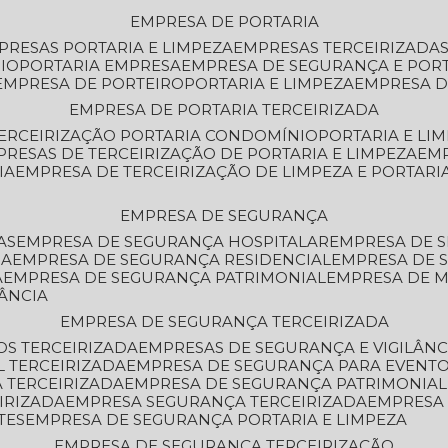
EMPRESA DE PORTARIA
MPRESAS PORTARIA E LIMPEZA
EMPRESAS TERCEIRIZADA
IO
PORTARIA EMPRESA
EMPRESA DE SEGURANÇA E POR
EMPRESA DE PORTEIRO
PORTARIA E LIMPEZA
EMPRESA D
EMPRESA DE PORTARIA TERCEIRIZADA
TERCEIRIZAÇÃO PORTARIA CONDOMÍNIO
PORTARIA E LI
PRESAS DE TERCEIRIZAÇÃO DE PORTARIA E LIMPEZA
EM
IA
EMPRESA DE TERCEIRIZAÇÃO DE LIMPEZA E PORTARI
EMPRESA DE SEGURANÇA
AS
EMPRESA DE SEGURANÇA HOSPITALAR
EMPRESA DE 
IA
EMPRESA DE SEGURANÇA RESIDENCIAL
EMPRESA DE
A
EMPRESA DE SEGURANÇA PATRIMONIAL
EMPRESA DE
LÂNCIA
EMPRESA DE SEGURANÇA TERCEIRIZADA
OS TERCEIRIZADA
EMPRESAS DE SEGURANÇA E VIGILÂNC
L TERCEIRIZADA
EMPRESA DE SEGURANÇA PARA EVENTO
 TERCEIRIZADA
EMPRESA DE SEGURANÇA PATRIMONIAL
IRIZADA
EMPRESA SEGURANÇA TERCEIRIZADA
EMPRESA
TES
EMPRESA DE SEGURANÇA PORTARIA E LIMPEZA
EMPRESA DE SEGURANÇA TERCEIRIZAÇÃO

◇ ◇ ◇ ◇ ◇

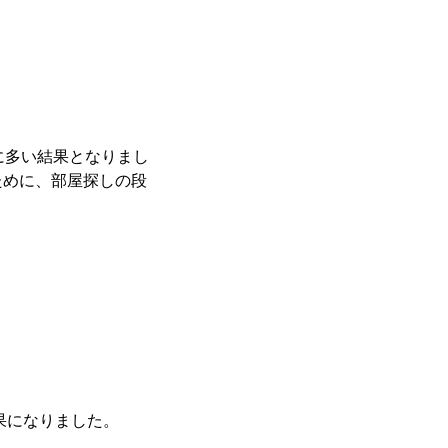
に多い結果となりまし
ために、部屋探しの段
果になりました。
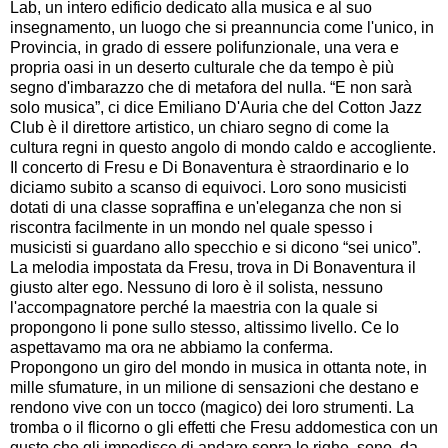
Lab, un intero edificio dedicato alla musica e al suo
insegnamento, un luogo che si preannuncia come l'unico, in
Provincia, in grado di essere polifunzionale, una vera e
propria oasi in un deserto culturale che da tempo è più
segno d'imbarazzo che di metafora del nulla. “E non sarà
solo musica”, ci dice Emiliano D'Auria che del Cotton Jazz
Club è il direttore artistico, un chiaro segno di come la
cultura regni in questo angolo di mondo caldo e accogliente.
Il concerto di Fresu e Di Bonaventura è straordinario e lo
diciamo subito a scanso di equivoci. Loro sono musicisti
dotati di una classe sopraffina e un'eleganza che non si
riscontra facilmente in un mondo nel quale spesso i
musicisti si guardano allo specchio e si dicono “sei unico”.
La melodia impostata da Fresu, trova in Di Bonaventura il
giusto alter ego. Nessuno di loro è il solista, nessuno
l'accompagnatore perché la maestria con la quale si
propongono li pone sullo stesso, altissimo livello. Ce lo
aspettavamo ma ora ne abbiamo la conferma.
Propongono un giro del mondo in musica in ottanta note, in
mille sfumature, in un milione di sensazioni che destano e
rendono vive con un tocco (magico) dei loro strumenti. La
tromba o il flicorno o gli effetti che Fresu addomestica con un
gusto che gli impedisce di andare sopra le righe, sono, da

◇ ◇ ◇ ◇ ◇

_Exercise goal_: Copy the lines from the one containing "Lab, un intero" up to and including the one containing "gusto che gli", with "straordinario" switched to "eccezionale" and nothing else changed.

_Finished task_:
Lab, un intero edificio dedicato alla musica e al suo
insegnamento, un luogo che si preannuncia come l'unico, in
Provincia, in grado di essere polifunzionale, una vera e
propria oasi in un deserto culturale che da tempo è più
segno d'imbarazzo che di metafora del nulla. “E non sarà
solo musica”, ci dice Emiliano D'Auria che del Cotton Jazz
Club è il direttore artistico, un chiaro segno di come la
cultura regni in questo angolo di mondo caldo e accogliente.
Il concerto di Fresu e Di Bonaventura è eccezionale e lo
diciamo subito a scanso di equivoci. Loro sono musicisti
dotati di una classe sopraffina e un'eleganza che non si
riscontra facilmente in un mondo nel quale spesso i
musicisti si guardano allo specchio e si dicono “sei unico”.
La melodia impostata da Fresu, trova in Di Bonaventura il
giusto alter ego. Nessuno di loro è il solista, nessuno
l'accompagnatore perché la maestria con la quale si
propongono li pone sullo stesso, altissimo livello. Ce lo
aspettavamo ma ora ne abbiamo la conferma.
Propongono un giro del mondo in musica in ottanta note, in
mille sfumature, in un milione di sensazioni che destano e
rendono vive con un tocco (magico) dei loro strumenti. La
tromba o il flicorno o gli effetti che Fresu addomestica con un
gusto che gli impedisce di andare sopra le righe, sono, da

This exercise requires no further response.